The appropriate size of an emergency fund depends on your insurances. If you can't cover an insurnace deductible in an emergency, then you don't have enough savings. If your deductible is low, then you are wasting money paying the insurance company a ton of money each month.
The sweet spot tends to be about a $2000 deductible for health insurance, homeowners insurance, etc. That $2000 also happens to match what it would cost to get a running car if yours is wrecked, to replace an engine or transmission if it breaks, to replace a broken furnace, etc. So, I like to tell people to get $2000 in an emergency account. If your emergency is bigger than that, then you have a big lack of insurnace policies that should be corrected. No emergency should cost much more.
Of course, that is just a starting point. You can have more than $2000. But the majority of people will never even reach $2000, it is silly to recommend more than they will ever have. Plus, once you go much over $2000 you just have money earning next to nothing when you could be paying off much bigger loans.

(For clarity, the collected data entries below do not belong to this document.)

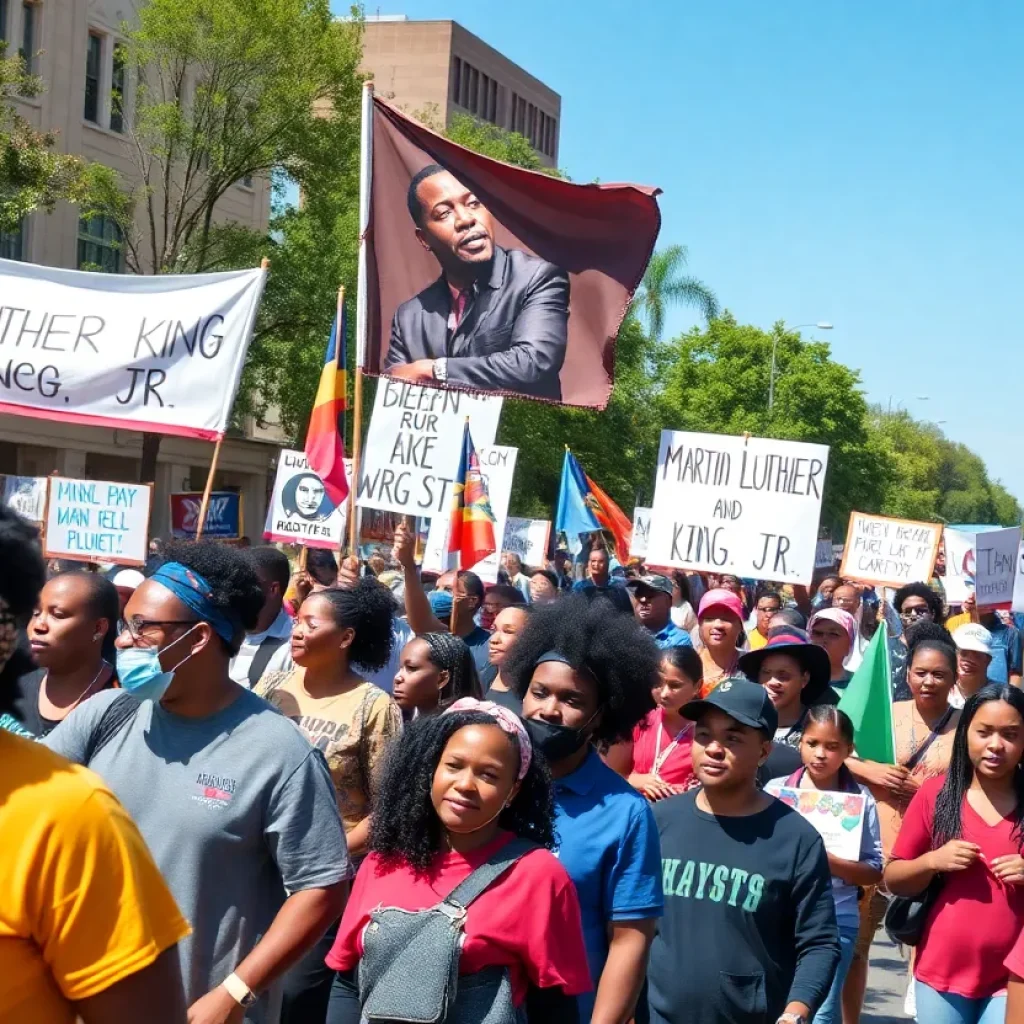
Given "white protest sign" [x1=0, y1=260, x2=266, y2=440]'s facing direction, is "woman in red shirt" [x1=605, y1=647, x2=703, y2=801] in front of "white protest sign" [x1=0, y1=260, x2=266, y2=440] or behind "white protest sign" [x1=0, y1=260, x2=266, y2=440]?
in front

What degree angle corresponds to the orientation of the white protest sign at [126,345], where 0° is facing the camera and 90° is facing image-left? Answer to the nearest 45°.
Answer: approximately 0°

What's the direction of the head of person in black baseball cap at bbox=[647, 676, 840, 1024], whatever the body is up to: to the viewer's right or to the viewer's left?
to the viewer's left

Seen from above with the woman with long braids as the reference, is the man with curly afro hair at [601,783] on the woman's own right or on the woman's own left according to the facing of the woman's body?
on the woman's own left

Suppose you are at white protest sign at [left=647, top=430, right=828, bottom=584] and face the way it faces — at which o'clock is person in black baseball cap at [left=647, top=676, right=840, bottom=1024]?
The person in black baseball cap is roughly at 12 o'clock from the white protest sign.
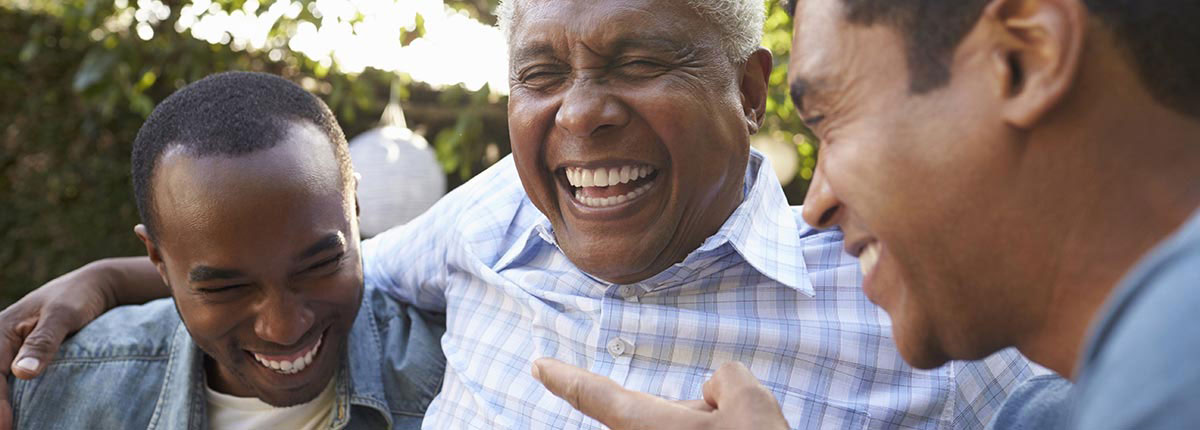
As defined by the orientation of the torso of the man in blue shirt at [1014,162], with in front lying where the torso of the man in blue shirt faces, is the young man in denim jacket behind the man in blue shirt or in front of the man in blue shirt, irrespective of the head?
in front

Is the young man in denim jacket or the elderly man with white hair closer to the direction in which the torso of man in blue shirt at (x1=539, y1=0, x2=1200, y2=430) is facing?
the young man in denim jacket

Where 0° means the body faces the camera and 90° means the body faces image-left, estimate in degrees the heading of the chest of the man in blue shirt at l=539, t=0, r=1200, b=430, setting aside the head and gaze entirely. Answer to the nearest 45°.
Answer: approximately 90°

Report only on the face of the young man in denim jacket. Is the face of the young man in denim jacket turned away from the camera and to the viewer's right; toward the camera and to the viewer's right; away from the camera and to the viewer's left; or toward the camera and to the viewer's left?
toward the camera and to the viewer's right

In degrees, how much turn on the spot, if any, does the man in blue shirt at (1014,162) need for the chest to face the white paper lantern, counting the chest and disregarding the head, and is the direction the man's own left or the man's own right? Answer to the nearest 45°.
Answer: approximately 45° to the man's own right
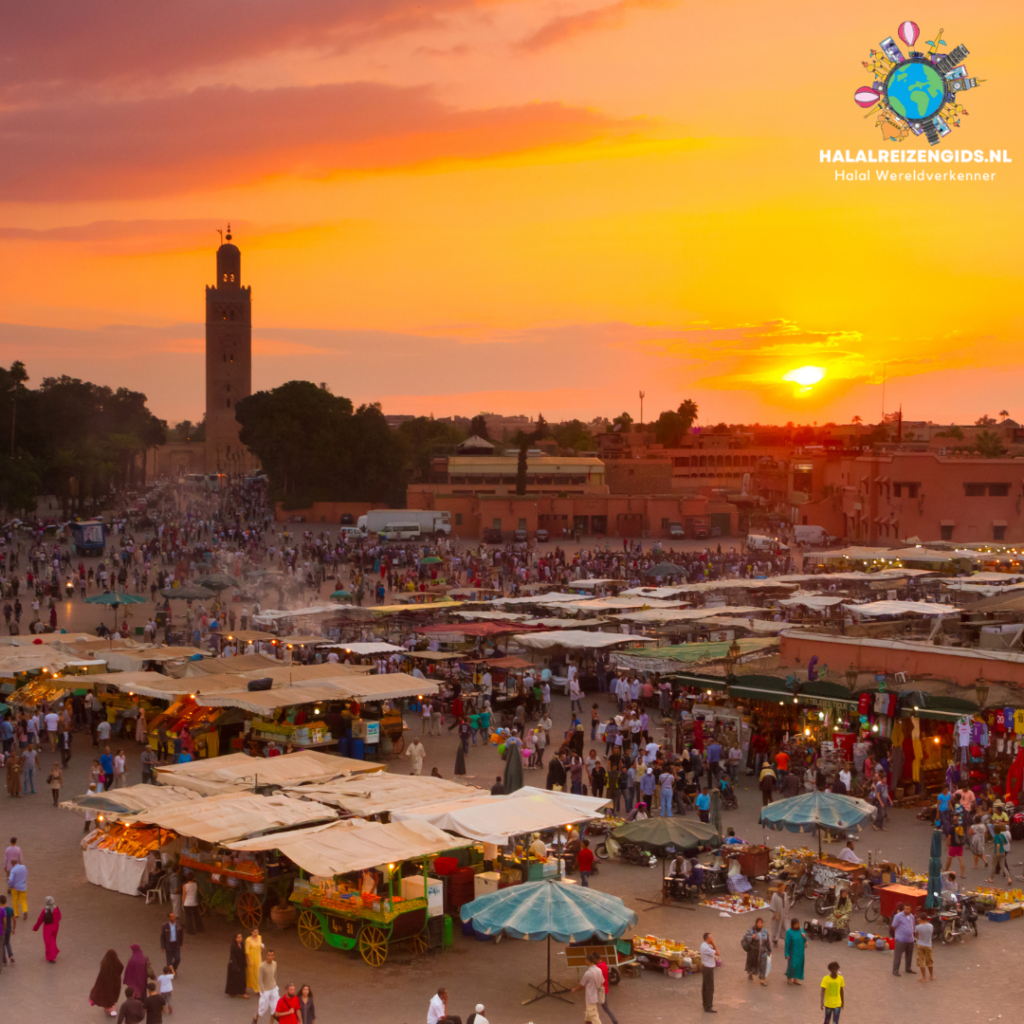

Once you get $2000, get yourself a safety net. Build up some leeway so you can borrow money if you really need it. That means paying off debt and eventually building wealth. I'd rather have $10,000 in investments earning 8% interest and get a $10,000 loan against it if a rare situation comes up than have $10,000 sitting idle at 1% or less in a bank just in case something that probably will never happen actually happens.